• _Instructions for the task_
Match the word "Cloud". Return each line of the data below where it appears.

Items from a dataset:
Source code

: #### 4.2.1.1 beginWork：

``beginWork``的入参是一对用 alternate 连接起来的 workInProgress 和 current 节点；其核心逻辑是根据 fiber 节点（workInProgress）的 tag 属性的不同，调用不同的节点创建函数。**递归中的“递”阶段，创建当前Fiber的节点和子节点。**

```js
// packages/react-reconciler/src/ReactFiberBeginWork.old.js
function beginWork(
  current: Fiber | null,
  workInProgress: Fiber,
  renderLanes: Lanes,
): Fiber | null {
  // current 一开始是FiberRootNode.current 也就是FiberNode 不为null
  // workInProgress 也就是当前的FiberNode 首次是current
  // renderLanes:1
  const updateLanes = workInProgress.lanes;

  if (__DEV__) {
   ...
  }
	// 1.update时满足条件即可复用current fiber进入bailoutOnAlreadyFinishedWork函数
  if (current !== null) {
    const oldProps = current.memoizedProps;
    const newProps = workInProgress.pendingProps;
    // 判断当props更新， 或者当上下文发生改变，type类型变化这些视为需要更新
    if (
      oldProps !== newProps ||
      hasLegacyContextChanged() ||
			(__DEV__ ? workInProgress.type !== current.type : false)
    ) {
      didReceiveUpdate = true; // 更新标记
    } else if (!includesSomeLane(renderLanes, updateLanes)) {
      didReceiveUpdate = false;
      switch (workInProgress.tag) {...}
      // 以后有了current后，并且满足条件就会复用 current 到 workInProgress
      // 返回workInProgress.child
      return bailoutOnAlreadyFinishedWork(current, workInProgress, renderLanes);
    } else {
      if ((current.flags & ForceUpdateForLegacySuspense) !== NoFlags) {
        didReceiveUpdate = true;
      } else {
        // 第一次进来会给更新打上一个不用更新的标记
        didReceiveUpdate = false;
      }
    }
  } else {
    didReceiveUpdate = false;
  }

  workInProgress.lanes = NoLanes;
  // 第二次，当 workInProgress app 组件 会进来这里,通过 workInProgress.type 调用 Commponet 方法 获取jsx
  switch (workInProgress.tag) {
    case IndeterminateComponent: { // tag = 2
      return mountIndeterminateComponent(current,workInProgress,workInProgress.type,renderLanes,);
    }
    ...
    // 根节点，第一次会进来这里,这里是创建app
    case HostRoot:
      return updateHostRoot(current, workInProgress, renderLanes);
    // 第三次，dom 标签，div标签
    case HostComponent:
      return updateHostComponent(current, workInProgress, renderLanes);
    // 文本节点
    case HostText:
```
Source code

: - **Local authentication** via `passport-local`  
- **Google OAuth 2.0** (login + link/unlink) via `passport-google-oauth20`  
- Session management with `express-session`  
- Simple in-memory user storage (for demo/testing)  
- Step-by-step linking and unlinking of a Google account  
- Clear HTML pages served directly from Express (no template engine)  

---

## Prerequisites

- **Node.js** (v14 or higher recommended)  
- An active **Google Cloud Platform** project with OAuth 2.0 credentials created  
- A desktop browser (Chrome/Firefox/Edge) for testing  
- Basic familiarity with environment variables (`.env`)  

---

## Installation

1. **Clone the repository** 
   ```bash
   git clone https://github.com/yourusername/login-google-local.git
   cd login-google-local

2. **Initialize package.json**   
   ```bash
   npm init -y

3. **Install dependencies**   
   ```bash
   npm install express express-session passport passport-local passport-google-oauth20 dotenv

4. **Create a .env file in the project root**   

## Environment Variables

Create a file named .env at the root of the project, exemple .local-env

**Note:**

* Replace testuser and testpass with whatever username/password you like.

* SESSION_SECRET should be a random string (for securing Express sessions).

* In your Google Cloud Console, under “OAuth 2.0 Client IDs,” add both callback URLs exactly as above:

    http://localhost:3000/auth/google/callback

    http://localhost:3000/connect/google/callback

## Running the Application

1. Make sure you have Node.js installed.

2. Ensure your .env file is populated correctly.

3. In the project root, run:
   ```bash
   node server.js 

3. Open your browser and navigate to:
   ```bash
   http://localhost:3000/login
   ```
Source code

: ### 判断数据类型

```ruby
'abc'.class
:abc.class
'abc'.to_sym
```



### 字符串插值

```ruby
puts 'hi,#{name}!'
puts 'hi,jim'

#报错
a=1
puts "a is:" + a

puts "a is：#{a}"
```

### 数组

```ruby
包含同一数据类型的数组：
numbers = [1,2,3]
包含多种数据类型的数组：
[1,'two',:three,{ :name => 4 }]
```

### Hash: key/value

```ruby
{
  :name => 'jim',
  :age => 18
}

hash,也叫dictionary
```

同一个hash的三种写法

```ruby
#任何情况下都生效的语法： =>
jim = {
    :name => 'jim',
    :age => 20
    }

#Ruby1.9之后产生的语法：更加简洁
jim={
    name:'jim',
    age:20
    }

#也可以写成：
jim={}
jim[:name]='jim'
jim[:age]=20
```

• _Answer box_
- An active **Google Cloud Platform** project with OAuth 2.0 credentials created  
* In your Google Cloud Console, under “OAuth 2.0 Client IDs,” add both callback URLs exactly as above:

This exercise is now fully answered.